Text-based hardware design files:
+-------+

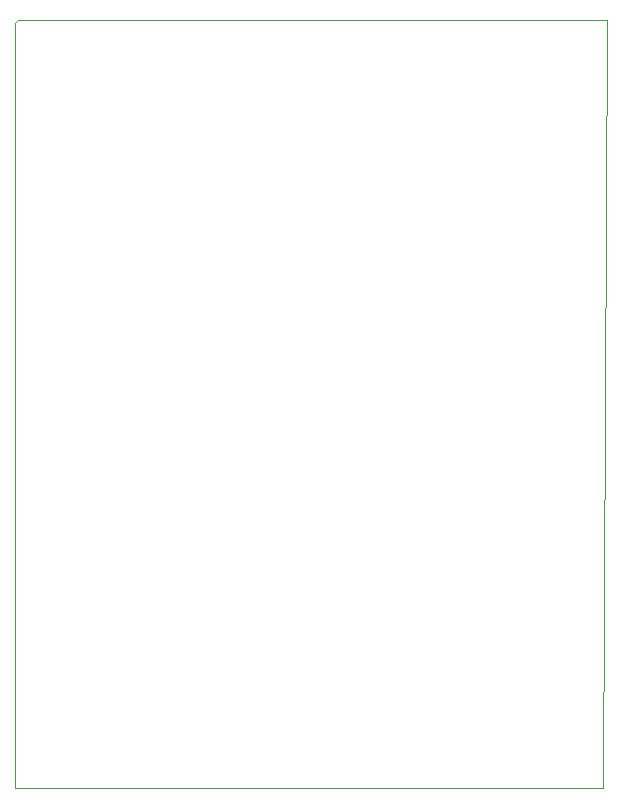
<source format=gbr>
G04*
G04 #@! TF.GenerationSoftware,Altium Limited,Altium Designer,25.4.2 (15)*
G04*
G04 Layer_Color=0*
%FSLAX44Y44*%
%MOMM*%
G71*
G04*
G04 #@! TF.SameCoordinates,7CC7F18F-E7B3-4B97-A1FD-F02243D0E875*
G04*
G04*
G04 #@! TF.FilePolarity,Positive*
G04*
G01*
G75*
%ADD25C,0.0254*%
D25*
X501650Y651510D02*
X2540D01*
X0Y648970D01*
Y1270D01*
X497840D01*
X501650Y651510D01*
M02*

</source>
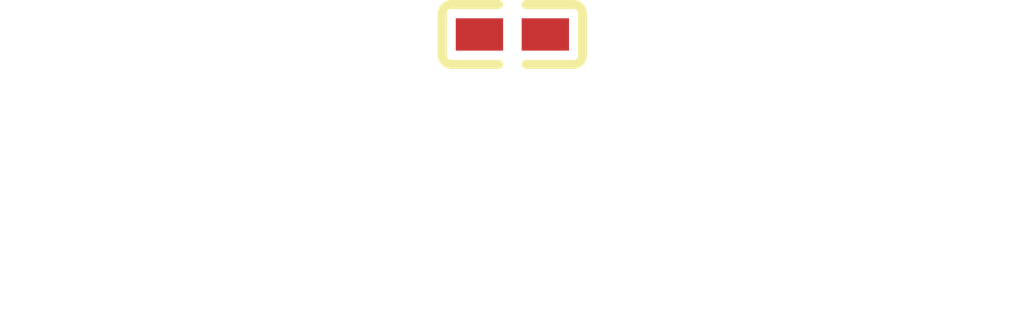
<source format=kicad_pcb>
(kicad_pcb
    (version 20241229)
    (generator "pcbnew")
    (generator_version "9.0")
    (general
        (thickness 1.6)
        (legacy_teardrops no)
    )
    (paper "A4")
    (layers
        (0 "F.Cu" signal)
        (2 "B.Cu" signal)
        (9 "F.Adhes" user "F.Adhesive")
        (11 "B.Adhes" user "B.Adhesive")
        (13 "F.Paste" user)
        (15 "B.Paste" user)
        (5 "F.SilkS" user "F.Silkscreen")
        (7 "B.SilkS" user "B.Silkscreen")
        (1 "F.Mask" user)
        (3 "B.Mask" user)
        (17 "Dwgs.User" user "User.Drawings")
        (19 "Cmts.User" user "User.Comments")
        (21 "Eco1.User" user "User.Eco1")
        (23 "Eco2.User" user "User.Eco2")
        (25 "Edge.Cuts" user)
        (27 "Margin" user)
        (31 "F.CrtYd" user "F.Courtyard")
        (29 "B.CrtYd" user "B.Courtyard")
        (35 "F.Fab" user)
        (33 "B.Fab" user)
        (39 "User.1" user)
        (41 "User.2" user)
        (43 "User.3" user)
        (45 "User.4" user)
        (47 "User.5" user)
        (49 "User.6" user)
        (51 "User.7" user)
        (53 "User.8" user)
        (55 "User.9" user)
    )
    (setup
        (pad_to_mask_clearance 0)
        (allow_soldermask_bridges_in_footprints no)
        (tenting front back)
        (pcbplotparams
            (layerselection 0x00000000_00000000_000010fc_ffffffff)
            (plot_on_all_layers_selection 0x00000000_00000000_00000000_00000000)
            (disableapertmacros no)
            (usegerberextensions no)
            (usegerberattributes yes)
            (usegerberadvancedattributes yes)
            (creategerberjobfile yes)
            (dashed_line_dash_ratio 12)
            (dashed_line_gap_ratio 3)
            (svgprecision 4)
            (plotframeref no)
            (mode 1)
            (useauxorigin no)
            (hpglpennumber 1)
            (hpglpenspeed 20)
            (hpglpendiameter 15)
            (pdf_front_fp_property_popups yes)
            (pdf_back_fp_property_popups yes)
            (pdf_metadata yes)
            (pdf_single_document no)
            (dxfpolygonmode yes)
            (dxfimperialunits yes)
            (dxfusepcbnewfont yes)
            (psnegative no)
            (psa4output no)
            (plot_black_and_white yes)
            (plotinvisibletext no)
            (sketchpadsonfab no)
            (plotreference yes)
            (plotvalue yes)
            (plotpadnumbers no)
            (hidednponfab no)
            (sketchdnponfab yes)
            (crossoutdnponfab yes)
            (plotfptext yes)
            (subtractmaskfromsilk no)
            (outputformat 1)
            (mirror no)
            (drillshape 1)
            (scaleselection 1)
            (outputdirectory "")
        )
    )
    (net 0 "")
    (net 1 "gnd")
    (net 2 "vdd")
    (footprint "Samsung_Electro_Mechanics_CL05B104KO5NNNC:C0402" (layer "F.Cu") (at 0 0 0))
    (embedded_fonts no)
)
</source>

+-------+

### What this task involves
The entries should be printed again exactly as written, leaving all pictures out.

### Solution for this exercise
<source format=gbr>
G04*
G04 #@! TF.GenerationSoftware,Altium Limited,Altium Designer,25.4.2 (15)*
G04*
G04 Layer_Color=0*
%FSLAX44Y44*%
%MOMM*%
G71*
G04*
G04 #@! TF.SameCoordinates,7CC7F18F-E7B3-4B97-A1FD-F02243D0E875*
G04*
G04*
G04 #@! TF.FilePolarity,Positive*
G04*
G01*
G75*
%ADD25C,0.0254*%
D25*
X501650Y651510D02*
X2540D01*
X0Y648970D01*
Y1270D01*
X497840D01*
X501650Y651510D01*
M02*

</source>
<source format=kicad_pcb>
(kicad_pcb
    (version 20241229)
    (generator "pcbnew")
    (generator_version "9.0")
    (general
        (thickness 1.6)
        (legacy_teardrops no)
    )
    (paper "A4")
    (layers
        (0 "F.Cu" signal)
        (2 "B.Cu" signal)
        (9 "F.Adhes" user "F.Adhesive")
        (11 "B.Adhes" user "B.Adhesive")
        (13 "F.Paste" user)
        (15 "B.Paste" user)
        (5 "F.SilkS" user "F.Silkscreen")
        (7 "B.SilkS" user "B.Silkscreen")
        (1 "F.Mask" user)
        (3 "B.Mask" user)
        (17 "Dwgs.User" user "User.Drawings")
        (19 "Cmts.User" user "User.Comments")
        (21 "Eco1.User" user "User.Eco1")
        (23 "Eco2.User" user "User.Eco2")
        (25 "Edge.Cuts" user)
        (27 "Margin" user)
        (31 "F.CrtYd" user "F.Courtyard")
        (29 "B.CrtYd" user "B.Courtyard")
        (35 "F.Fab" user)
        (33 "B.Fab" user)
        (39 "User.1" user)
        (41 "User.2" user)
        (43 "User.3" user)
        (45 "User.4" user)
        (47 "User.5" user)
        (49 "User.6" user)
        (51 "User.7" user)
        (53 "User.8" user)
        (55 "User.9" user)
    )
    (setup
        (pad_to_mask_clearance 0)
        (allow_soldermask_bridges_in_footprints no)
        (tenting front back)
        (pcbplotparams
            (layerselection 0x00000000_00000000_000010fc_ffffffff)
            (plot_on_all_layers_selection 0x00000000_00000000_00000000_00000000)
            (disableapertmacros no)
            (usegerberextensions no)
            (usegerberattributes yes)
            (usegerberadvancedattributes yes)
            (creategerberjobfile yes)
            (dashed_line_dash_ratio 12)
            (dashed_line_gap_ratio 3)
            (svgprecision 4)
            (plotframeref no)
            (mode 1)
            (useauxorigin no)
            (hpglpennumber 1)
            (hpglpenspeed 20)
            (hpglpendiameter 15)
            (pdf_front_fp_property_popups yes)
            (pdf_back_fp_property_popups yes)
            (pdf_metadata yes)
            (pdf_single_document no)
            (dxfpolygonmode yes)
            (dxfimperialunits yes)
            (dxfusepcbnewfont yes)
            (psnegative no)
            (psa4output no)
            (plot_black_and_white yes)
            (plotinvisibletext no)
            (sketchpadsonfab no)
            (plotreference yes)
            (plotvalue yes)
            (plotpadnumbers no)
            (hidednponfab no)
            (sketchdnponfab yes)
            (crossoutdnponfab yes)
            (plotfptext yes)
            (subtractmaskfromsilk no)
            (outputformat 1)
            (mirror no)
            (drillshape 1)
            (scaleselection 1)
            (outputdirectory "")
        )
    )
    (net 0 "")
    (net 1 "gnd")
    (net 2 "vdd")
    (footprint "Samsung_Electro_Mechanics_CL05B104KO5NNNC:C0402" (layer "F.Cu") (at 0 0 0))
    (embedded_fonts no)
)
</source>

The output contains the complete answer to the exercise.